| Vorliegender Text |
====

Der Film erzählt von der Sehnsucht nach Liebe anhand der 19-jährigen Liane, die mit ihrer Mutter und ihrer Schwester in Fréjus lebt. Besessen von Schönheit und Reality-TV sieht sie darin eine Tür zu Anerkennung und Liebe. Eines Tages nimmt sie an einem Casting für die Sendung „Miracle Island“ teil. Der Titel DIAMANT BRUT spiegelt Lianes Vielschichtigkeit wider: ein Rohstein mit vielen Facetten, der sowohl hervorsteht als auch wertvoll ist.
*Sie scheinen der Welt des Reality-TV sehr nahe zu stehen. Wie haben Sie sich informiert?

====

| Aufgeführte Einträge |
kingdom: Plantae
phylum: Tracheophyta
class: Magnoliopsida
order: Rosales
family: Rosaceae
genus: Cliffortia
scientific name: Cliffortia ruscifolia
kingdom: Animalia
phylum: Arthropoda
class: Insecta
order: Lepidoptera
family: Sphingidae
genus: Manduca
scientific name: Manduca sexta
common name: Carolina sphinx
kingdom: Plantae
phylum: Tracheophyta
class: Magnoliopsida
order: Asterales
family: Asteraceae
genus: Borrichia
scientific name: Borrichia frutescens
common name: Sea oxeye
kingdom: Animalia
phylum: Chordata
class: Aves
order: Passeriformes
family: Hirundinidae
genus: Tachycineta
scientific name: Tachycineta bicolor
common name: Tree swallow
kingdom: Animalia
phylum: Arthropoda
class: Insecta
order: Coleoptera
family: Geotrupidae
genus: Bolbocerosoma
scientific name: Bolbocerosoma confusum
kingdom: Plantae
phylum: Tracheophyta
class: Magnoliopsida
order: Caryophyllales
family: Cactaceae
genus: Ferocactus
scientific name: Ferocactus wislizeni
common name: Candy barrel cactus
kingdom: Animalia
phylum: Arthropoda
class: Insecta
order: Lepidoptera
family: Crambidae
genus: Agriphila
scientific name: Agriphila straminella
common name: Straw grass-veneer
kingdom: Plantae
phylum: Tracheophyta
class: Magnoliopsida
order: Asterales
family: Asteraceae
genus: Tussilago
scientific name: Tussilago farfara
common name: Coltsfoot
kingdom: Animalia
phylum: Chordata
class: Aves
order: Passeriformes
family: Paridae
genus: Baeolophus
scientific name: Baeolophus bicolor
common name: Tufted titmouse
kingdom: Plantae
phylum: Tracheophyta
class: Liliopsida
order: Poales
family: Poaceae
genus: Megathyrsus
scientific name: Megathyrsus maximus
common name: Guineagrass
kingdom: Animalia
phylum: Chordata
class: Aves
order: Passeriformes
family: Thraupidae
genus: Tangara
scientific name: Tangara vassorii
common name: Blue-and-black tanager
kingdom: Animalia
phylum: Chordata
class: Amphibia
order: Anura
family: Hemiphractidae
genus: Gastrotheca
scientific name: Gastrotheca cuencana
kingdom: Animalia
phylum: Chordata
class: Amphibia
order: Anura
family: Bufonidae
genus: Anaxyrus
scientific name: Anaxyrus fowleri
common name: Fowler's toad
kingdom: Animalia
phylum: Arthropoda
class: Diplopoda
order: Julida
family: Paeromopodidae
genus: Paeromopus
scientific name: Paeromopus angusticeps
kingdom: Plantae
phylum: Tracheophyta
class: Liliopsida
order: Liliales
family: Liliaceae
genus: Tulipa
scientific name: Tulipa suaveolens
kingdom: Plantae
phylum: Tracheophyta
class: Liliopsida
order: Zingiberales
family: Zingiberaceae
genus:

====

| Aufgaben |
1: Beantworten Sie anhand des Textes zum Film die folgenden Fragen.
(a) Wie alt ist Liane?
(b) In welchem Ort lebt sie mit ihrer Mutter und ihrer Schwester?
(c) Für welche Sendung nimmt sie an einem Casting teil?
2: Schreiben Sie die Auflistung neu, beginnend mit ihrer ersten Zeile bis einschließlich der Zeile mit „common name: Guineagrass“. Ersetzen Sie dabei „phylum“ durch „division“, und lassen Sie alles andere unverändert.

| Antworten |
1:
(a) Liane ist 19 Jahre alt.
(b) Sie lebt in Fréjus.
(c) Sie nimmt an einem Casting für die Sendung „Miracle Island“ teil.

2:
kingdom: Plantae
division: Tracheophyta
class: Magnoliopsida
order: Rosales
family: Rosaceae
genus: Cliffortia
scientific name: Cliffortia ruscifolia
kingdom: Animalia
division: Arthropoda
class: Insecta
order: Lepidoptera
family: Sphingidae
genus: Manduca
scientific name: Manduca sexta
common name: Carolina sphinx
kingdom: Plantae
division: Tracheophyta
class: Magnoliopsida
order: Asterales
family: Asteraceae
genus: Borrichia
scientific name: Borrichia frutescens
common name: Sea oxeye
kingdom: Animalia
division: Chordata
class: Aves
order: Passeriformes
family: Hirundinidae
genus: Tachycineta
scientific name: Tachycineta bicolor
common name: Tree swallow
kingdom: Animalia
division: Arthropoda
class: Insecta
order: Coleoptera
family: Geotrupidae
genus: Bolbocerosoma
scientific name: Bolbocerosoma confusum
kingdom: Plantae
division: Tracheophyta
class: Magnoliopsida
order: Caryophyllales
family: Cactaceae
genus: Ferocactus
scientific name: Ferocactus wislizeni
common name: Candy barrel cactus
kingdom: Animalia
division: Arthropoda
class: Insecta
order: Lepidoptera
family: Crambidae
genus: Agriphila
scientific name: Agriphila straminella
common name: Straw grass-veneer
kingdom: Plantae
division: Tracheophyta
class: Magnoliopsida
order: Asterales
family: Asteraceae
genus: Tussilago
scientific name: Tussilago farfara
common name: Coltsfoot
kingdom: Animalia
division: Chordata
class: Aves
order: Passeriformes
family: Paridae
genus: Baeolophus
scientific name: Baeolophus bicolor
common name: Tufted titmouse
kingdom: Plantae
division: Tracheophyta
class: Liliopsida
order: Poales
family: Poaceae
genus: Megathyrsus
scientific name: Megathyrsus maximus
common name: Guineagrass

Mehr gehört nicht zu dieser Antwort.